::: Source text :::

Chapter 1. Introduction
- High-bandwidth communication will be required for these throughput-oriented applications. Communication latency can have a significant impact on the performance of multi-threaded workloads; synchronization between threads will require low-overhead communication in order to scale to a large number of cores. In MPSoCs, leveraging an on-chip network can help enable design isolation: MPSoCs utilize heterogeneous IP blocks from a variety of vendors; with standard interfaces, these blocks can communicate through an on-chip network in a plug-and-play fashion.
- ON-chip vs Off-chip:
- More abundant on-chip wiring > I/O bottleneck of multi-chassis interconnection networks such as supercomputers, clusters of workstations, internet routers.
- On-chip networks targeting high-performance multi-core processors must supply high bandwidth at ultra-low latencies, with a tight power envelope and area budget. (e.g. Sun Niagara 2’s flat 8x9 crossbar had similar area to its core)
- Power consumption of Intel’s 80core TeraFlops net ~ 30%
- Commercial on-chip network chips
- IBM Cell: 1 IBM power arch core + 8 synergsitic processing elements, Element Interconnect Bus (EIB) with max BW > 300 GB/s
- Intel TeraFLOPS: 80 tiles (tile = PE + router) with max BW 320GB/s
- Tilera TILE64 and TILE64Pro: 64 tiles, max BW ~ 2Tb/s, E <300mW
- STMicroelectronis STNoC: MPSoC target OCN
Network Basics: A quick primer
- NoC (network-on-chip), OCIN (on-chip interconnection network) and OCN (on- chip network)

:::

Required work:
a. According to the on-chip network notes, how many tiles does Intel TeraFLOPS have?
b. In the on-chip network notes, substitute "interconnect" for "wiring" and write out the passage from "- ON-chip vs" up to and including "workstations, internet routers.".
The rows that follow were drawn from a different source than the text.

::: Data records :::

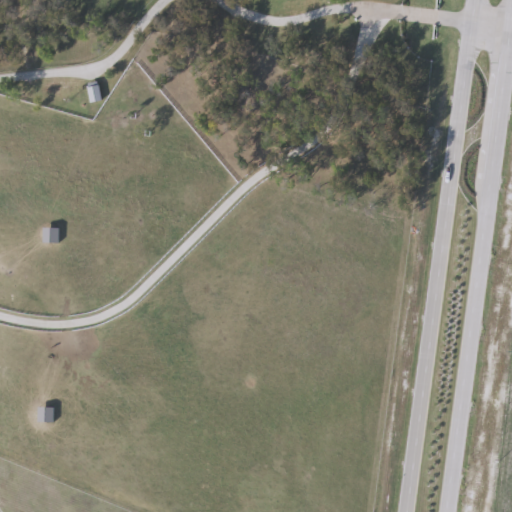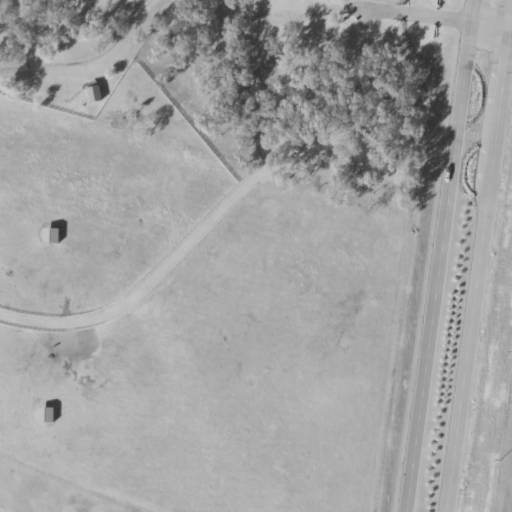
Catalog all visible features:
road: (218, 11)
road: (485, 31)
building: (93, 93)
building: (93, 93)
road: (218, 211)
road: (434, 256)
road: (474, 256)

:::

Worked answers:
a. 80 tiles

b.
- ON-chip vs Off-chip:
- More abundant on-chip interconnect > I/O bottleneck of multi-chassis interconnection networks such as supercomputers, clusters of workstations, internet routers.